___ 文档原文 ___

PostgreSQL16预排序功能

原创墨竹 2025-02-05

107

PostgreSQL16预排序功能

在PG15及更早的版本中，包含ORDER BY或DISTINCT子句的聚合函数，总是在优化器计划的聚合节点内执行排序，这就使的优化器不能尝试生成一个计划来提供预先排序的输入，以便按顺序聚合行。在PG16中可以支持优化器尝试生成一个计划，该计划以正确的顺序将数据行提供给计划的聚合节点。下面我们来对预排序的相关功能进行一下验证。

准备测试用例

创建测试表t1，然后插入少量的数据。

create table t1 as 
select round(random()*100) as id,a,
round(random()*500) as b,
round(random()*100) as c
FROM generate_series(1, 10000000) as t(a);
analyze t1;

PG15和PG16的执行计划对比

先来看一下PG15的执行计划

explain analyze
select
 sum(id order by c, a), 
sum(id order by a, b)
from t1
group by c;

                                                         QUERY PLAN
-----------------------------------------------------------------------------------------------------------------------------
 GroupAggregate  (cost=1814702.35..1914702.20 rows=101 width=24) (actual time=5701.518..15535.561 rows=101 loops=1)
   Group Key: c
   ->  Sort  (cost=1814702.35..1839702.06 rows=9999884 width=28) (actual time=5647.732..6488.243 rows=10000000 loops=1)

___

把讲PostgreSQL16预排序的文章里这句话翻成英文："在PG16中可以支持优化器尝试生成一个计划，该计划以正确的顺序将数据行提供给计划的聚合节点。"

___ 数据摘录 ___

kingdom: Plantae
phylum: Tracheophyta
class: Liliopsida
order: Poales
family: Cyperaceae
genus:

___

完成结果: In PG16, the optimizer can try to generate a plan that supplies the data rows to the plan's aggregate node in the correct order.